### TASK GOAL
Can you turn the lines below into a Markdown table with the columns No. and Text? Begin at the line that has "genus: Cyclopeltis", stop after the line that has "scientific name: Pluteus salicinus", number each line in order, and leave out any blank lines.

### MATERIAL PROVIDED

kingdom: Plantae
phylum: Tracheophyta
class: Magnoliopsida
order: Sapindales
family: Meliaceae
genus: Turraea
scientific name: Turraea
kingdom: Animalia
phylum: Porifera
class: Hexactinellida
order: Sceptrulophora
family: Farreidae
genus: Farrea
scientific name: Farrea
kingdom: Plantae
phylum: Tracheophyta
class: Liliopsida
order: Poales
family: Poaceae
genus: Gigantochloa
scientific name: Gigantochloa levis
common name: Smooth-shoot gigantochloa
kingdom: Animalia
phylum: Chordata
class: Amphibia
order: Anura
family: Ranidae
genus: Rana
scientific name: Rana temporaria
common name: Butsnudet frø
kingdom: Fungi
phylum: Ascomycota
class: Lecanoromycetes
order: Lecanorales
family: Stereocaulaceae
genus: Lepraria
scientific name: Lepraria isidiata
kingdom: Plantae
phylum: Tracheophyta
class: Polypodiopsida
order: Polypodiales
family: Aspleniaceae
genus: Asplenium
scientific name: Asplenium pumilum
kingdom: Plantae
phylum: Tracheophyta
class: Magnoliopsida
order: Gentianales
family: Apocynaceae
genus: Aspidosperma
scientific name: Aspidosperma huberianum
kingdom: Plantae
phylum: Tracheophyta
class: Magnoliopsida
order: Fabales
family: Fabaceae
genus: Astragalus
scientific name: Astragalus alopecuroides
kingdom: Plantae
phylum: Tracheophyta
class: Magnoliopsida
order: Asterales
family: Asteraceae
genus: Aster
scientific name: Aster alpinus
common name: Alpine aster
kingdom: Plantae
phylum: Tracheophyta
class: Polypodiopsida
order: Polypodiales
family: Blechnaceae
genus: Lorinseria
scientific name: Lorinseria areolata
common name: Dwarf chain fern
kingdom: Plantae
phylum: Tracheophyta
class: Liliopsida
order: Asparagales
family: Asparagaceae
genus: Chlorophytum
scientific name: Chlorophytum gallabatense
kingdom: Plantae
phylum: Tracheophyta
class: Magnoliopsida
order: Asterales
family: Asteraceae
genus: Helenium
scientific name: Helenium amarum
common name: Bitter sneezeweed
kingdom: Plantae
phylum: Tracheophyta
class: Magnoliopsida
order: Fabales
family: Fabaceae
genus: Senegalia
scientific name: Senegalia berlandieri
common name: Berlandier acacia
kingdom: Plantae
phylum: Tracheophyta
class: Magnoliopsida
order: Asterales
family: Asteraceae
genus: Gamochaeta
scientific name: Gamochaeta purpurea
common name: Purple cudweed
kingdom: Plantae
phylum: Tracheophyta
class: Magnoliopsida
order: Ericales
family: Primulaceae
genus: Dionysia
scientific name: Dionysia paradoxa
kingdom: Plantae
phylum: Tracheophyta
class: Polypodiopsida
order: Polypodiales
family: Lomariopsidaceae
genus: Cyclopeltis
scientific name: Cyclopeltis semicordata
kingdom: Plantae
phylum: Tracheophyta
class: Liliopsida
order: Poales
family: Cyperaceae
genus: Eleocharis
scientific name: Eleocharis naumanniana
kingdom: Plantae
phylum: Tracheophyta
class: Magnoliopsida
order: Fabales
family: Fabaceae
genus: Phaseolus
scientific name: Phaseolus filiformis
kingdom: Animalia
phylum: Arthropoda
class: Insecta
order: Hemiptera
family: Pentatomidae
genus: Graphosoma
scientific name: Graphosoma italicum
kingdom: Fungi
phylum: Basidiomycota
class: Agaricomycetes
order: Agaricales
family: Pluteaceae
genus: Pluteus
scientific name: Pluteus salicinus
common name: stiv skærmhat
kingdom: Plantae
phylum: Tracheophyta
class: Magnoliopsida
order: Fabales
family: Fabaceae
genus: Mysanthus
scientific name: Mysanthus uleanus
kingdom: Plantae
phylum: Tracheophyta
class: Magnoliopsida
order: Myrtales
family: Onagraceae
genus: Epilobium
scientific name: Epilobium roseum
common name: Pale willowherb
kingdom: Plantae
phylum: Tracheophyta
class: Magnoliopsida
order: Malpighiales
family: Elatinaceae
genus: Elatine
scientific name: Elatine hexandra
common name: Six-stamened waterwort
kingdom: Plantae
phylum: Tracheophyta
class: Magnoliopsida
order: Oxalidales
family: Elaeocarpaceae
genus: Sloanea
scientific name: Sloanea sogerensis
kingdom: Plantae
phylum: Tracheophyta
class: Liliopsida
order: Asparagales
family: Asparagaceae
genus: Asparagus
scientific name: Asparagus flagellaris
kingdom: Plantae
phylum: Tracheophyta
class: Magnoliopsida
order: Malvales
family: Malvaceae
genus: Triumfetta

### REPLY TO THE TASK
| No. | Text |
|---|---|
| 1 | genus: Cyclopeltis |
| 2 | scientific name: Cyclopeltis semicordata |
| 3 | kingdom: Plantae |
| 4 | phylum: Tracheophyta |
| 5 | class: Liliopsida |
| 6 | order: Poales |
| 7 | family: Cyperaceae |
| 8 | genus: Eleocharis |
| 9 | scientific name: Eleocharis naumanniana |
| 10 | kingdom: Plantae |
| 11 | phylum: Tracheophyta |
| 12 | class: Magnoliopsida |
| 13 | order: Fabales |
| 14 | family: Fabaceae |
| 15 | genus: Phaseolus |
| 16 | scientific name: Phaseolus filiformis |
| 17 | kingdom: Animalia |
| 18 | phylum: Arthropoda |
| 19 | class: Insecta |
| 20 | order: Hemiptera |
| 21 | family: Pentatomidae |
| 22 | genus: Graphosoma |
| 23 | scientific name: Graphosoma italicum |
| 24 | kingdom: Fungi |
| 25 | phylum: Basidiomycota |
| 26 | class: Agaricomycetes |
| 27 | order: Agaricales |
| 28 | family: Pluteaceae |
| 29 | genus: Pluteus |
| 30 | scientific name: Pluteus salicinus |